Sono tutti uguali tra loro, del tutto simili a quelli che compaiono nella segnaletica stradale. Se
ne stanno per strada anche loro e danno indicazioni su come si debba vivere la Napoli
contemporanea.
Non hanno visi, al loro posto si ritrovano dei palloncini neri dai ghigni minacciosi, tutti intenti
in malefatte a danni di chi gli capita a tiro. Non sono nemmeno facce, piuttosto maschere,
copricapi, come tanti passamontagna indossati per rimanere un viso non noto. Non noto a
nessuno, nemmeno a chi dietro a quell’anonimato ha perso memoria di sé.

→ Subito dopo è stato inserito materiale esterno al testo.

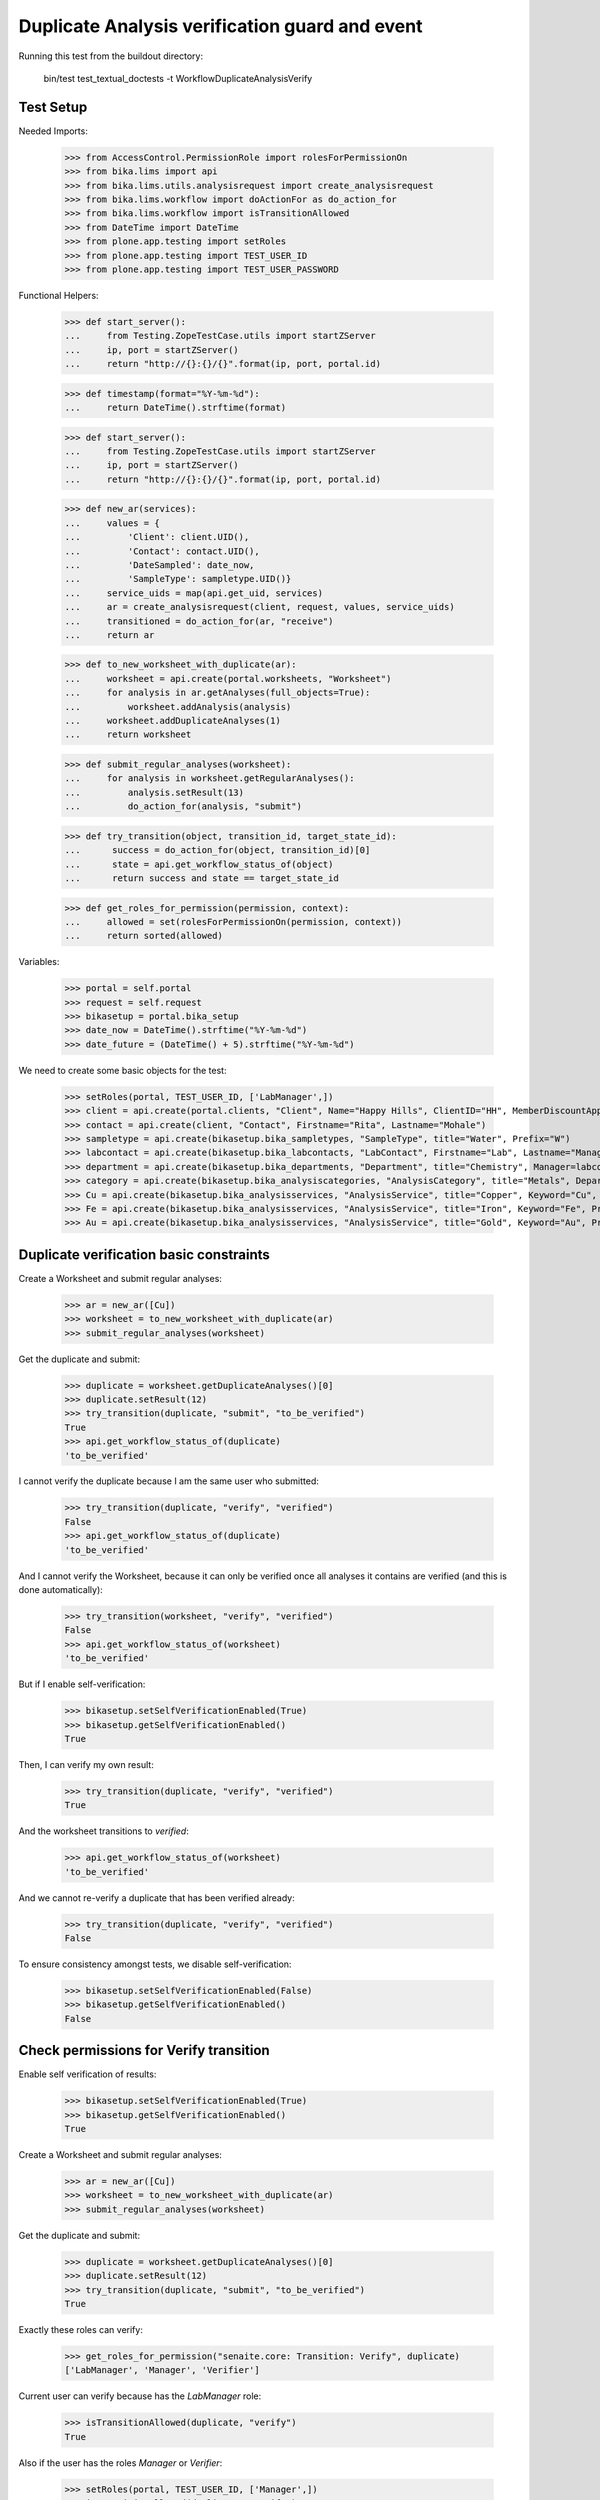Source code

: Duplicate Analysis verification guard and event
===============================================

Running this test from the buildout directory:

    bin/test test_textual_doctests -t WorkflowDuplicateAnalysisVerify


Test Setup
----------

Needed Imports:

    >>> from AccessControl.PermissionRole import rolesForPermissionOn
    >>> from bika.lims import api
    >>> from bika.lims.utils.analysisrequest import create_analysisrequest
    >>> from bika.lims.workflow import doActionFor as do_action_for
    >>> from bika.lims.workflow import isTransitionAllowed
    >>> from DateTime import DateTime
    >>> from plone.app.testing import setRoles
    >>> from plone.app.testing import TEST_USER_ID
    >>> from plone.app.testing import TEST_USER_PASSWORD

Functional Helpers:

    >>> def start_server():
    ...     from Testing.ZopeTestCase.utils import startZServer
    ...     ip, port = startZServer()
    ...     return "http://{}:{}/{}".format(ip, port, portal.id)

    >>> def timestamp(format="%Y-%m-%d"):
    ...     return DateTime().strftime(format)

    >>> def start_server():
    ...     from Testing.ZopeTestCase.utils import startZServer
    ...     ip, port = startZServer()
    ...     return "http://{}:{}/{}".format(ip, port, portal.id)

    >>> def new_ar(services):
    ...     values = {
    ...         'Client': client.UID(),
    ...         'Contact': contact.UID(),
    ...         'DateSampled': date_now,
    ...         'SampleType': sampletype.UID()}
    ...     service_uids = map(api.get_uid, services)
    ...     ar = create_analysisrequest(client, request, values, service_uids)
    ...     transitioned = do_action_for(ar, "receive")
    ...     return ar

    >>> def to_new_worksheet_with_duplicate(ar):
    ...     worksheet = api.create(portal.worksheets, "Worksheet")
    ...     for analysis in ar.getAnalyses(full_objects=True):
    ...         worksheet.addAnalysis(analysis)
    ...     worksheet.addDuplicateAnalyses(1)
    ...     return worksheet

    >>> def submit_regular_analyses(worksheet):
    ...     for analysis in worksheet.getRegularAnalyses():
    ...         analysis.setResult(13)
    ...         do_action_for(analysis, "submit")

    >>> def try_transition(object, transition_id, target_state_id):
    ...      success = do_action_for(object, transition_id)[0]
    ...      state = api.get_workflow_status_of(object)
    ...      return success and state == target_state_id

    >>> def get_roles_for_permission(permission, context):
    ...     allowed = set(rolesForPermissionOn(permission, context))
    ...     return sorted(allowed)

Variables:

    >>> portal = self.portal
    >>> request = self.request
    >>> bikasetup = portal.bika_setup
    >>> date_now = DateTime().strftime("%Y-%m-%d")
    >>> date_future = (DateTime() + 5).strftime("%Y-%m-%d")

We need to create some basic objects for the test:

    >>> setRoles(portal, TEST_USER_ID, ['LabManager',])
    >>> client = api.create(portal.clients, "Client", Name="Happy Hills", ClientID="HH", MemberDiscountApplies=True)
    >>> contact = api.create(client, "Contact", Firstname="Rita", Lastname="Mohale")
    >>> sampletype = api.create(bikasetup.bika_sampletypes, "SampleType", title="Water", Prefix="W")
    >>> labcontact = api.create(bikasetup.bika_labcontacts, "LabContact", Firstname="Lab", Lastname="Manager")
    >>> department = api.create(bikasetup.bika_departments, "Department", title="Chemistry", Manager=labcontact)
    >>> category = api.create(bikasetup.bika_analysiscategories, "AnalysisCategory", title="Metals", Department=department)
    >>> Cu = api.create(bikasetup.bika_analysisservices, "AnalysisService", title="Copper", Keyword="Cu", Price="15", Category=category.UID(), Accredited=True)
    >>> Fe = api.create(bikasetup.bika_analysisservices, "AnalysisService", title="Iron", Keyword="Fe", Price="10", Category=category.UID())
    >>> Au = api.create(bikasetup.bika_analysisservices, "AnalysisService", title="Gold", Keyword="Au", Price="20", Category=category.UID())


Duplicate verification basic constraints
----------------------------------------

Create a Worksheet and submit regular analyses:

    >>> ar = new_ar([Cu])
    >>> worksheet = to_new_worksheet_with_duplicate(ar)
    >>> submit_regular_analyses(worksheet)

Get the duplicate and submit:

    >>> duplicate = worksheet.getDuplicateAnalyses()[0]
    >>> duplicate.setResult(12)
    >>> try_transition(duplicate, "submit", "to_be_verified")
    True
    >>> api.get_workflow_status_of(duplicate)
    'to_be_verified'

I cannot verify the duplicate because I am the same user who submitted:

    >>> try_transition(duplicate, "verify", "verified")
    False
    >>> api.get_workflow_status_of(duplicate)
    'to_be_verified'

And I cannot verify the Worksheet, because it can only be verified once all
analyses it contains are verified (and this is done automatically):

    >>> try_transition(worksheet, "verify", "verified")
    False
    >>> api.get_workflow_status_of(worksheet)
    'to_be_verified'

But if I enable self-verification:

    >>> bikasetup.setSelfVerificationEnabled(True)
    >>> bikasetup.getSelfVerificationEnabled()
    True

Then, I can verify my own result:

    >>> try_transition(duplicate, "verify", "verified")
    True

And the worksheet transitions to `verified`:

    >>> api.get_workflow_status_of(worksheet)
    'to_be_verified'

And we cannot re-verify a duplicate that has been verified already:

    >>> try_transition(duplicate, "verify", "verified")
    False

To ensure consistency amongst tests, we disable self-verification:

    >>> bikasetup.setSelfVerificationEnabled(False)
    >>> bikasetup.getSelfVerificationEnabled()
    False


Check permissions for Verify transition
---------------------------------------

Enable self verification of results:

    >>> bikasetup.setSelfVerificationEnabled(True)
    >>> bikasetup.getSelfVerificationEnabled()
    True

Create a Worksheet and submit regular analyses:

    >>> ar = new_ar([Cu])
    >>> worksheet = to_new_worksheet_with_duplicate(ar)
    >>> submit_regular_analyses(worksheet)

Get the duplicate and submit:

    >>> duplicate = worksheet.getDuplicateAnalyses()[0]
    >>> duplicate.setResult(12)
    >>> try_transition(duplicate, "submit", "to_be_verified")
    True

Exactly these roles can verify:

    >>> get_roles_for_permission("senaite.core: Transition: Verify", duplicate)
    ['LabManager', 'Manager', 'Verifier']

Current user can verify because has the `LabManager` role:

    >>> isTransitionAllowed(duplicate, "verify")
    True

Also if the user has the roles `Manager` or `Verifier`:

    >>> setRoles(portal, TEST_USER_ID, ['Manager',])
    >>> isTransitionAllowed(duplicate, "verify")
    True

TODO Workflow Verifier should be able to verify a duplicate!
The code below throws an
`Unauthorized: Not authorized to access binding: context` error, rised by
https://github.com/MatthewWilkes/Zope/blob/master/src/Shared/DC/Scripts/Bindings.py#L198

#    >>> setRoles(portal, TEST_USER_ID, ['Verifier',])
#    >>> isTransitionAllowed(duplicate, "verify")
#    True

But cannot for other roles:

    >>> setRoles(portal, TEST_USER_ID, ['Analyst', 'Authenticated', 'LabClerk'])
    >>> isTransitionAllowed(duplicate, "verify")
    False

Even if is `Owner`

    >>> setRoles(portal, TEST_USER_ID, ['Owner'])
    >>> isTransitionAllowed(duplicate, "verify")
    False

And Clients cannot neither:

    >>> setRoles(portal, TEST_USER_ID, ['Client'])
    >>> isTransitionAllowed(duplicate, "verify")
    False

Reset the roles for current user:

    >>> setRoles(portal, TEST_USER_ID, ['LabManager',])

And to ensure consistency amongst tests, we disable self-verification:

    >>> bikasetup.setSelfVerificationEnabled(False)
    >>> bikasetup.getSelfVerificationEnabled()
    False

Poiché son maschere, non possono arrossire, non possono assumere le forme della vergogna
che talvolta fanno capolino tra i visi privi di travestimenti. Lo scuorno non fa presa su queste
teste rotonde che del pallone non hanno la sola sfericità, bensì, come anche le balle di cui si
nutrono, son privi di sostanza. Lo scuorno è un’espressione napoletana che indica lo sconfitto
in una contesa a cornate. Questo strumento della vergogna scivola via su queste maschere da
banditi, slitta fino a terra come una cosa di poco conto, come una debolezza da uomini antichi,
un obbligo del galateo del secolo scorso oramai desueto.
In lontananza si vede una ruspa che getta un enorme sacco d’immondizia dentro al cratere del
Vesuvio. Visto da qui quel sacco ha la forma di un salvadanaio, a significare che far finta di
smaltire i rifiuti è un’attività che rende piuttosto bene. La stessa luna diventa una preda, un
trofeo su cui mettere le mani.
Ma non tutto è perduto. Uno degli omini si è allontanato dagli altri, ha raggiunto il centro della
tela e, dissociandosi da quella barbarie, con una pennellessa ora si pitta o scuorn n’faccia. Una
striscia rossa lo sta finalmente facendo arrossire. Dove non può la legge, spesso, arriva l’arte.
Non resta che vedere se qualcun altro ne seguirà l’esempio.